Data Amplified 2019: Governance of Reporting
John Turner, XBRL International CEO and Robert Tarola, Chair of the XBRL International Board of Directors, kicked off Wednesday morning at Data Amplified with an interesting discussion on the changing requirements for financial reporting governance in a digital reporting ecosystem.
Tarola, who has an extensive background in audit, CFO, and board of director roles, demonstrated how the shift from paper to data-based financial reporting, while offering a host of benefits, has left some gaps in governance.
Auditors are responsible – and liable – for ensuring the information in financial statements is reported in a generally accepted way that is consistent with GAAP. However, the mandating of Inline XBRL reporting by the Securities and Exchange Commission (SEC) in the US has left a gap in the audit process.

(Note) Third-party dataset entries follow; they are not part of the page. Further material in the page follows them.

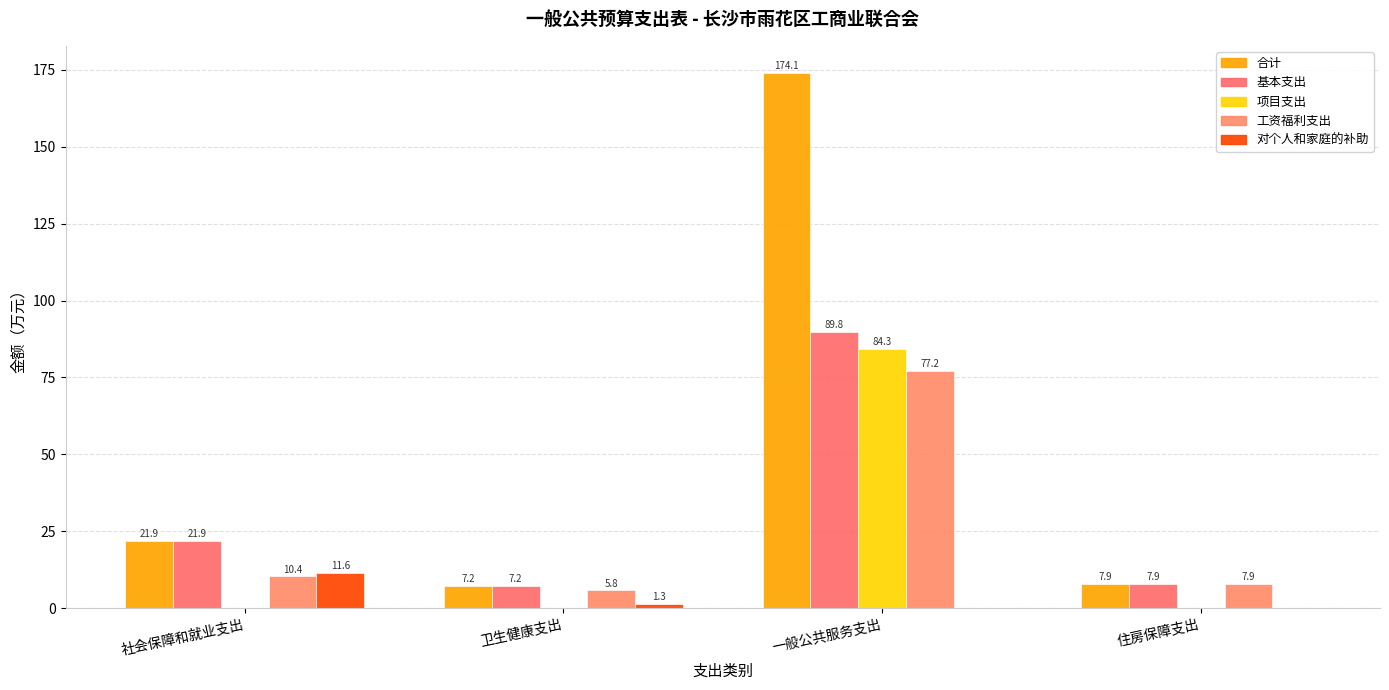

The 基本支出 series shows 89.8 at 一般公共服务支出. True or false?

True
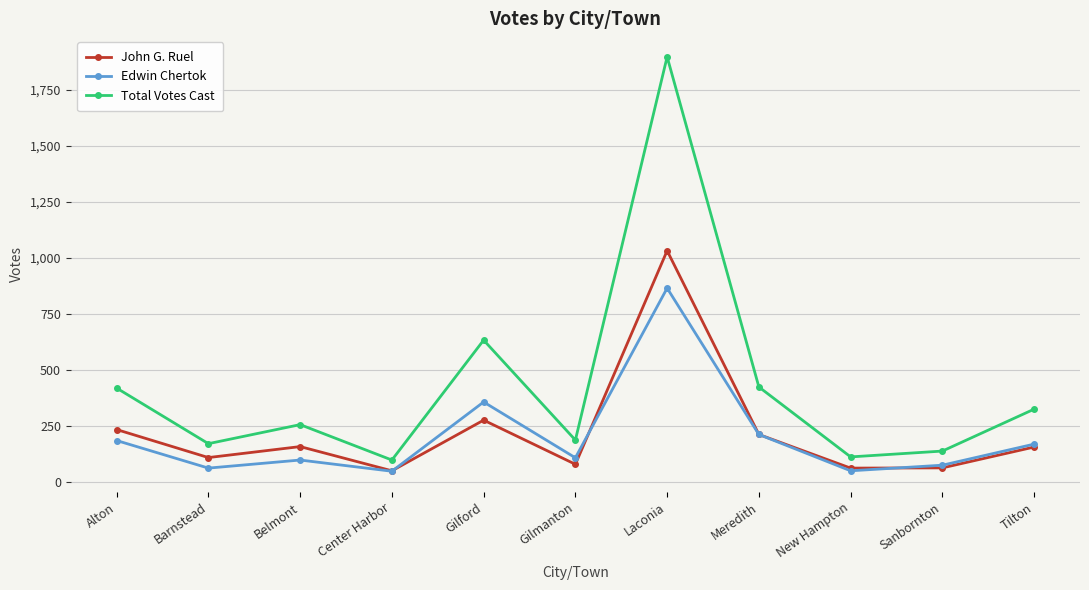

In John G. Ruel, how many points are higher than both neighbors (excluding endpoints)?

3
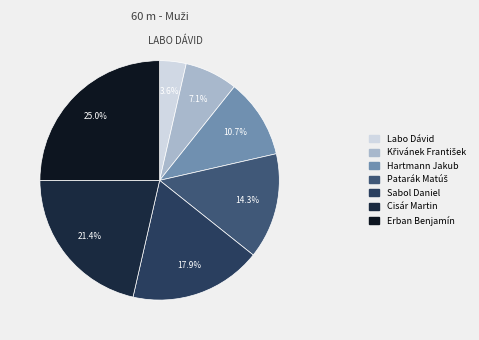

Between Cisár Martin and Erban Benjamín, which is larger?

Erban Benjamín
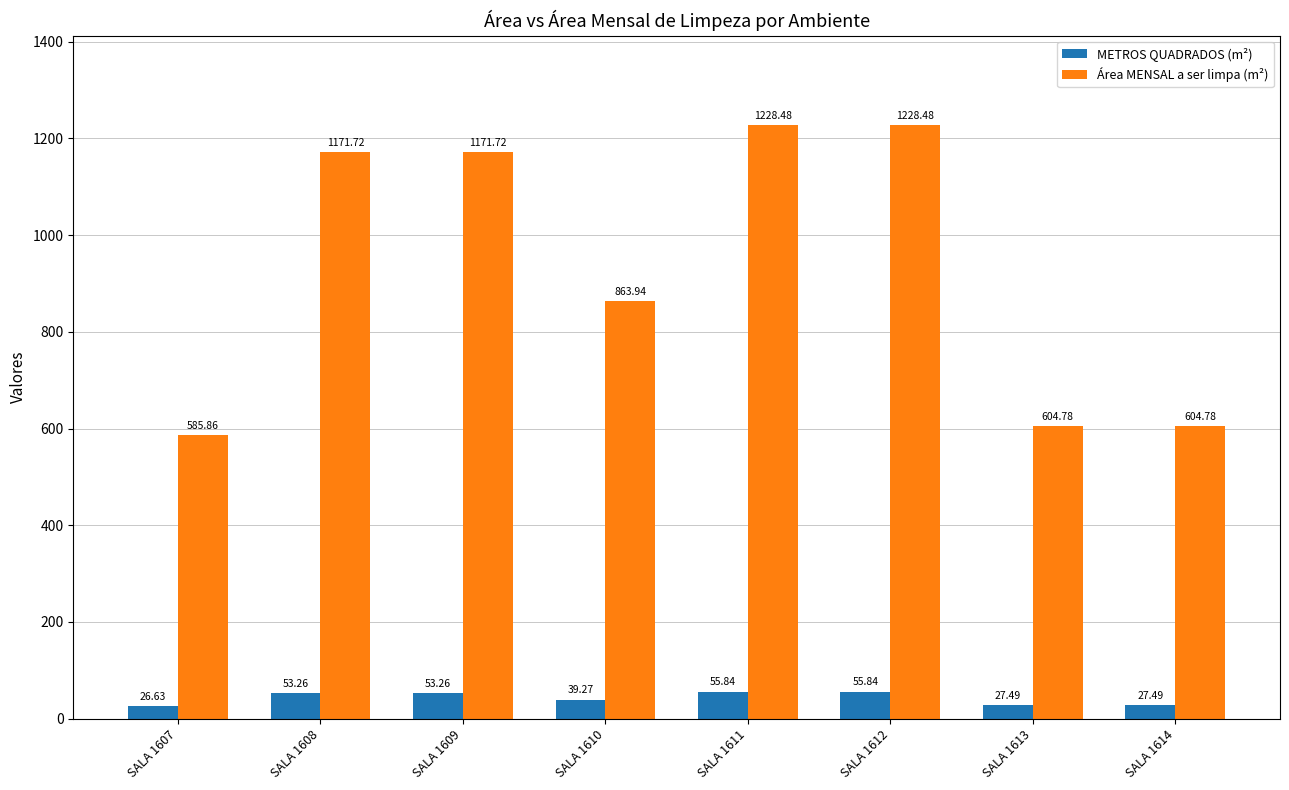

Reading left to right, transcribe all the data shown in this chart.

METROS QUADRADOS (m²): 26.6	53.3	53.3	39.3	55.8	55.8	27.5	27.5
Área MENSAL a ser limpa (m²): 585.9	1171.7	1171.7	863.9	1228.5	1228.5	604.8	604.8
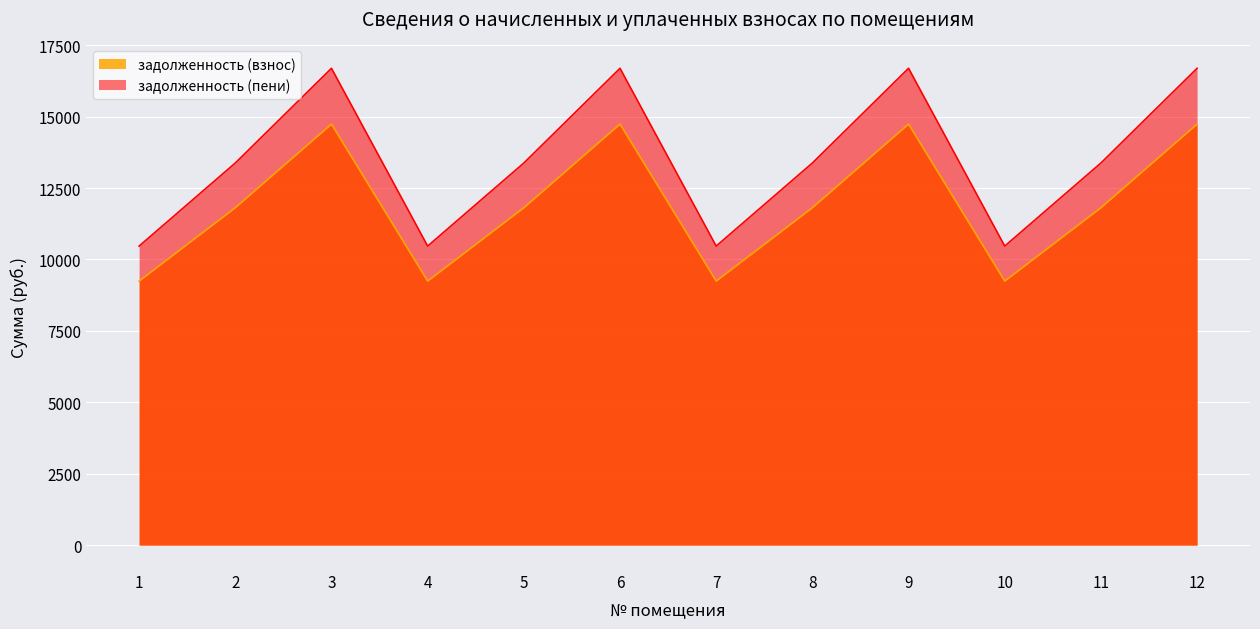

The value of задолженность (пени) at 5 is 13377.7. True or false?

True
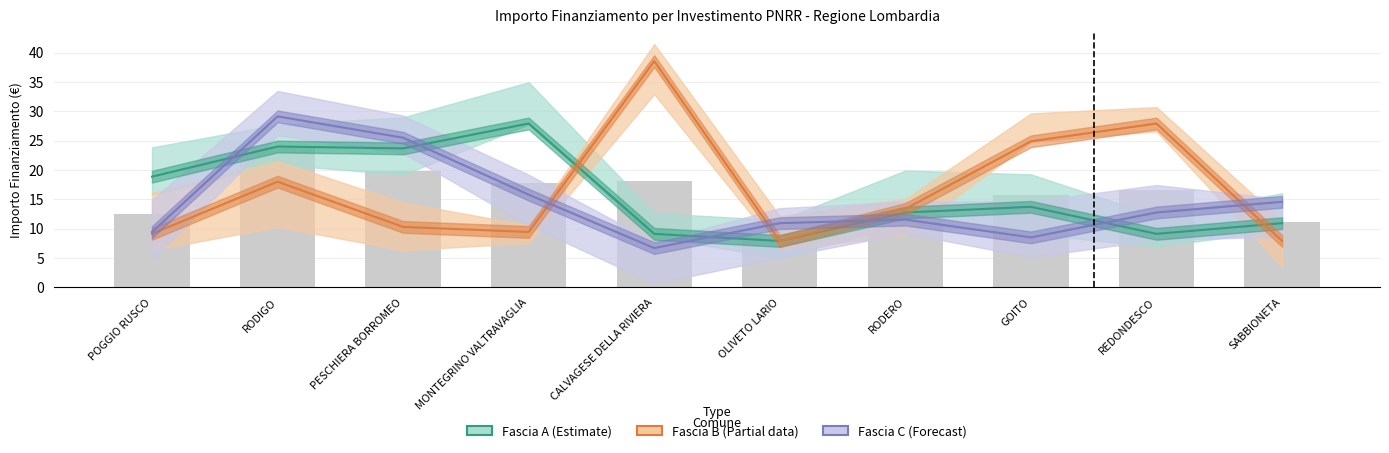

How many groups of bars are there?

10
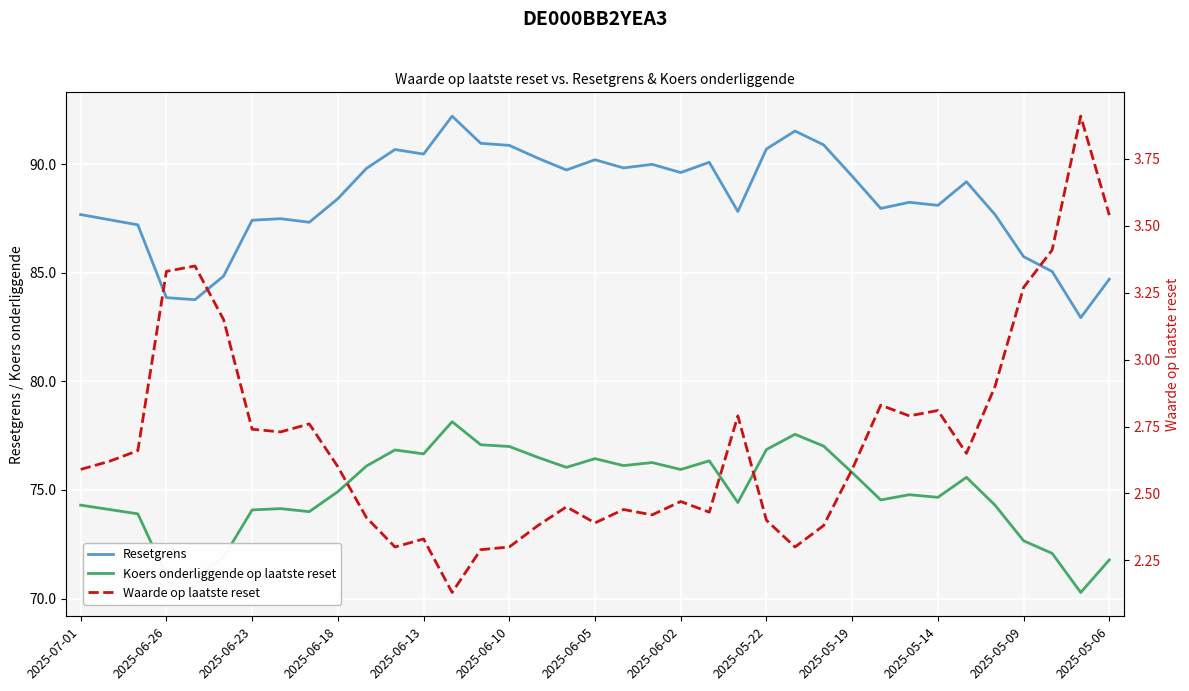

Rank the series at 2025-06-02 from lowest to highest value.

Waarde op laatste reset, Koers onderliggende op laatste reset, Resetgrens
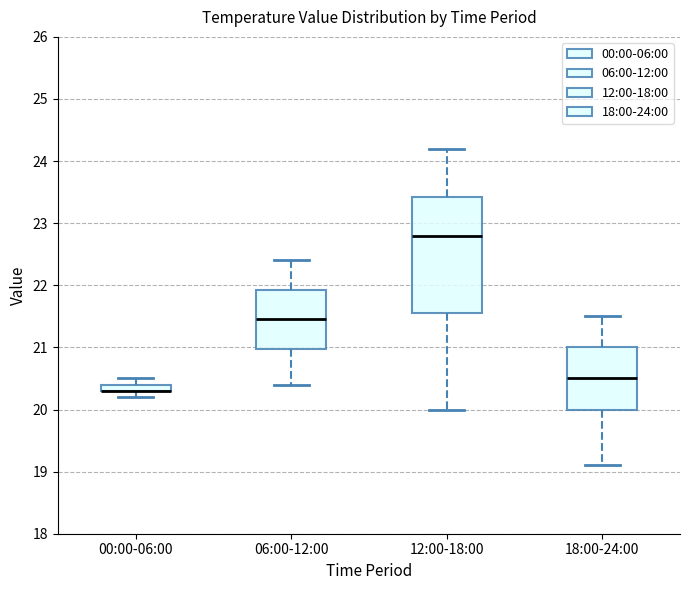

Where is the upper edge of the box for 18:00-24:00 on the y-axis? The values are not printed on the chart, so give them approximately, as read against the axis.

21.0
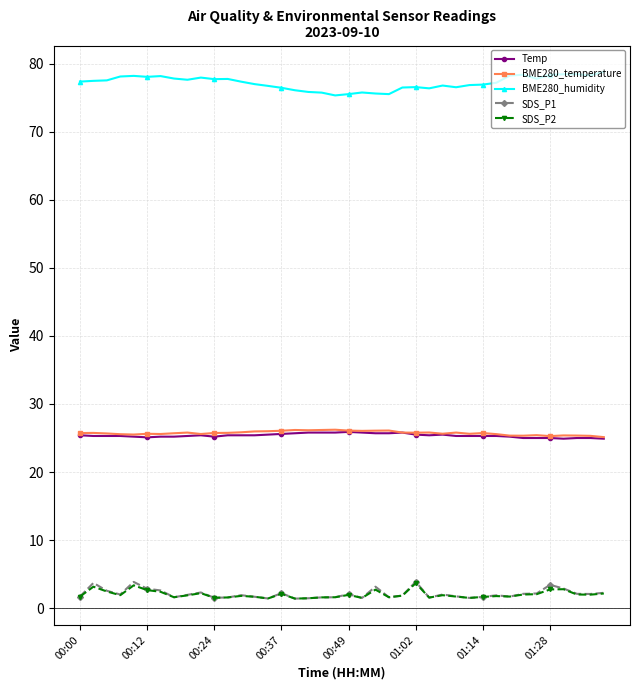

At how many categories does at least one series exceed 17?

40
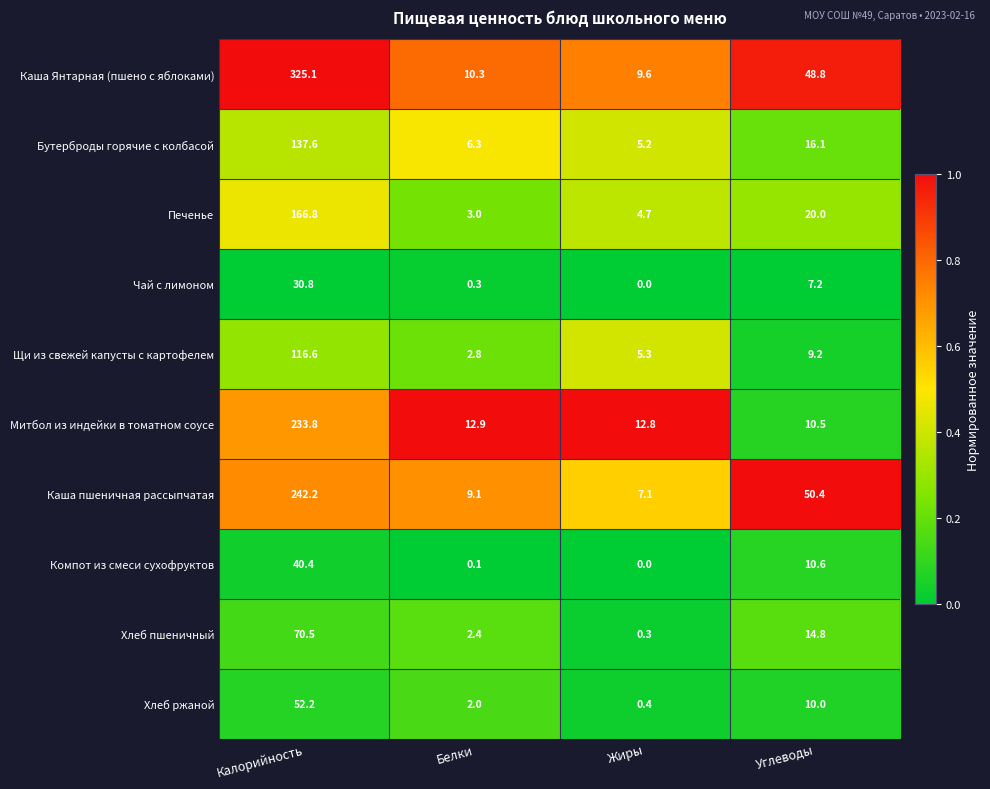

Which category has the lowest value across all series?

Жиры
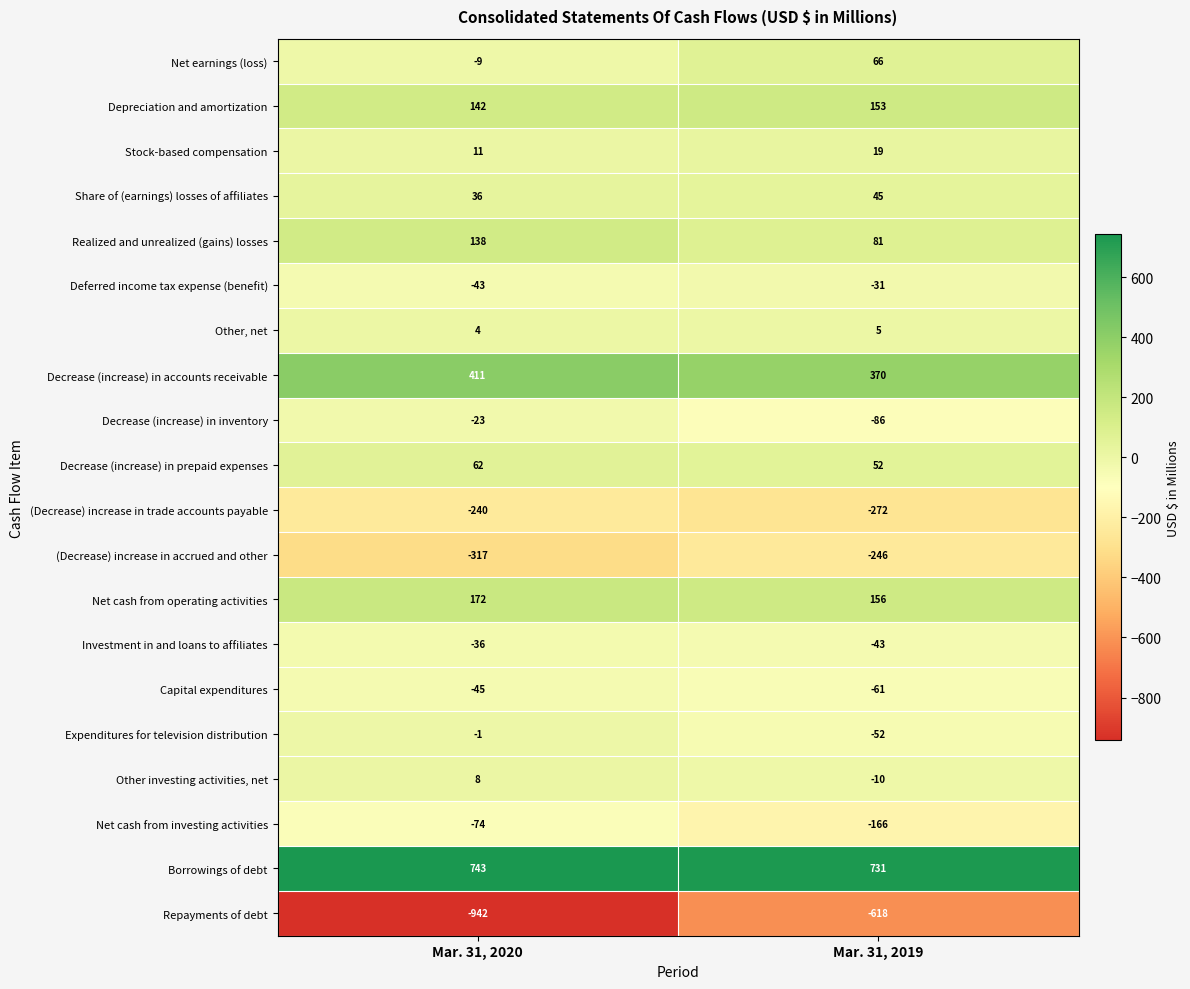

At which category is the sum across all series the highest?

Mar. 31, 2019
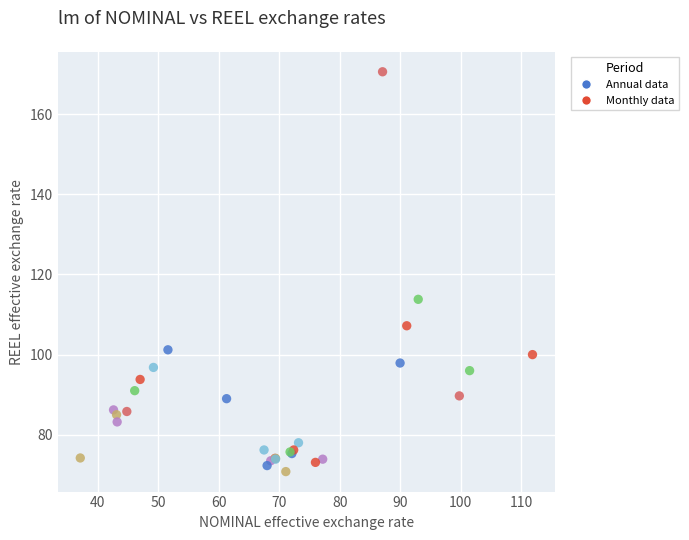

What Y value in the scatter plot is closest to 120?

113.8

Inline XBRL makes the machine-readable data inseparable from the human-readable report. While auditor’s and CFO’s are reviewing the numbers, there’s a real gap in governance when it comes to the machine-readable side that investors receive if the review is done on paper or PDF. Although a company can be confident on an internal basis that their own tagging is correct, that does not mean their tagging choices are generally accepted or consistent.
Essentially this means you are left with two classes of investors: those who rekey the financial information into their own systems, who are still protected under audit, and those (the majority) who rely on the digital information, who are not protected by audit.
There is also some concern over who is responsible for checking XBRL tags – with auditors potentially needing additional competency development in this industry. Digital reporting also offers auditors an opportunity, however. Tarola suggested that structured financial reports offer the opportunity to produce and validate information bit by bit, rather than solely on the basis of an entire report. This would have the benefit of integrating audit within the reporting process – an interesting change in audit’s role.
When preparing a financial report, you need confidence that the information is accurate. This now extends to tagging. We need to take another look at the governance of this process to ensure the information investors are receiving is completely reliable.